Caught in his adopted home city cleaning up after his youngest daughter—“Veronica has just made a mess of me,” he explains, shortly after getting spit up on—the guitarist fondly recalls the bonding session he had abroad with his bandmates, who include vocalist Hamilton Leithauser, drummer Matt Barrick, bassist-organist Pete Bauer, and organist-bassist Walter Martin.
“It was grey and rainy the whole time,” he remembers of the trip. “We thought it was sort of gloomy. We really loved it.”
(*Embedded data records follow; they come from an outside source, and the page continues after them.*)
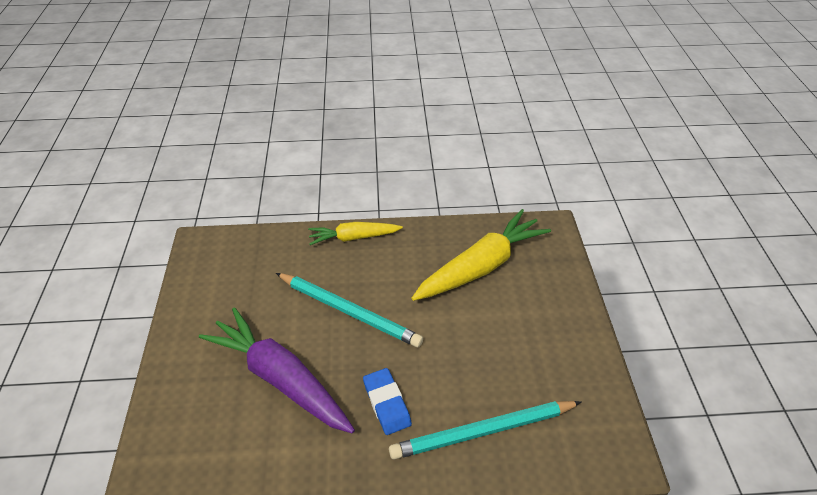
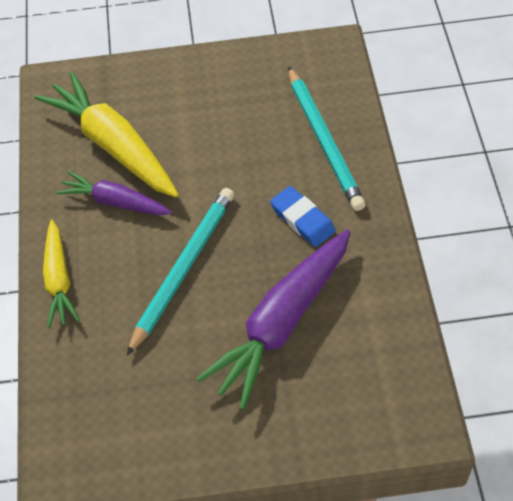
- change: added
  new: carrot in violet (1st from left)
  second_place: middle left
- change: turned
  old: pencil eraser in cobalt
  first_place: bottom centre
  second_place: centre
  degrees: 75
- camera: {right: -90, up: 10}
Though throughout the album Leithauser comes across like he’s feeling 47 different shades of blue, there’s generally a silver lining to his otherwise sad-sack lyrics. Backed by Barrick’s propulsive tom-tom thuds and Maroon’s nimble guitar, opener “Juveniles” hints at moving on from a troubled relationship, but it has the singer delivering lyrics like “I am a good man by any count/And I see better things to come” with a sigh and a smile rather than a sob.
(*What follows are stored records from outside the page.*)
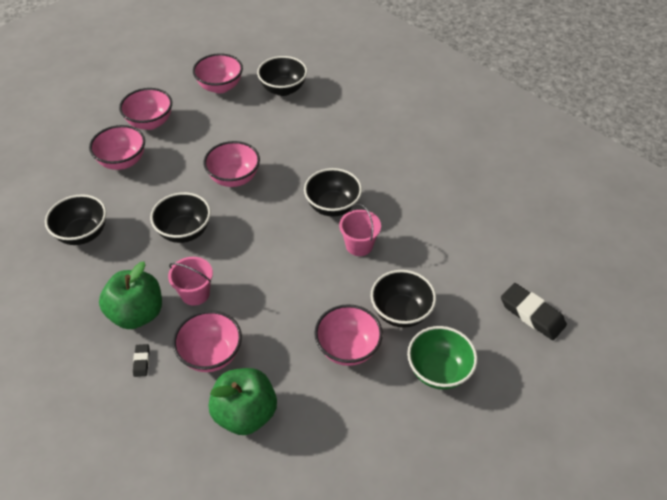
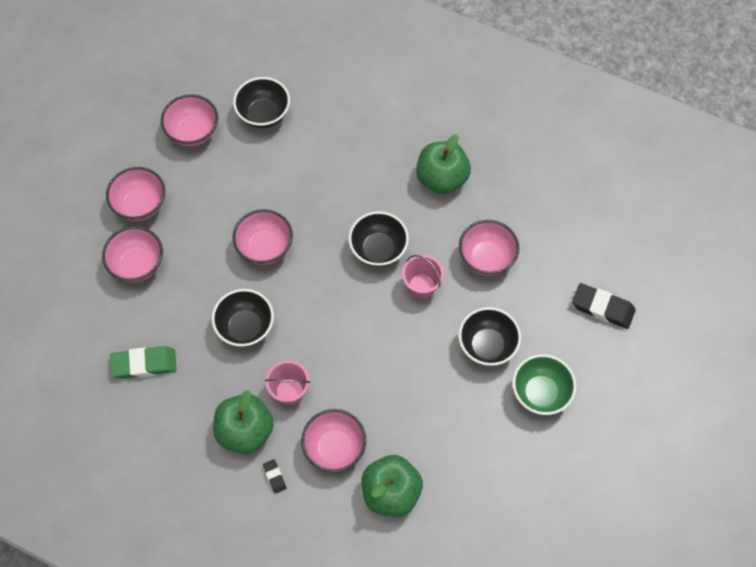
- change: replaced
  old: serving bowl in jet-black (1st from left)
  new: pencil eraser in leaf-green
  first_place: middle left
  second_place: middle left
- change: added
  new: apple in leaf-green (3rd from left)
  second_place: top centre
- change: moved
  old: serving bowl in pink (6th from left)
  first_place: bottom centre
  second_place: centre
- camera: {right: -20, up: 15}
Other highlights on the diverse disc include the fast and frantic, organ-driven rock jam “Angela Surf City” and the rail-riding country number “Blue as Your Blood”. The surge in creativity is notable, as the quintet felt it was hitting a wall during the writing sessions for its last disc, 2008’s You & Me.
“We’ve conquered that,” Maroon says of the bout of writer’s block, adding that the troupe has already knocked out over 20 songs in contention for their next album. Whether all the material’s up to snuff, however, remains to be seen.
“There’s one song I really like that’s six minutes long,” he says of a new tune, though he quickly reconsiders its worth with a smattering of self-deprecation. “Now that I think about it, that’s what happens to bands when they get older. They start writing crap that’s, like, six minutes long. That’s what we’re doing, I guess.”
The Walkmen play Venue on Monday (September 5).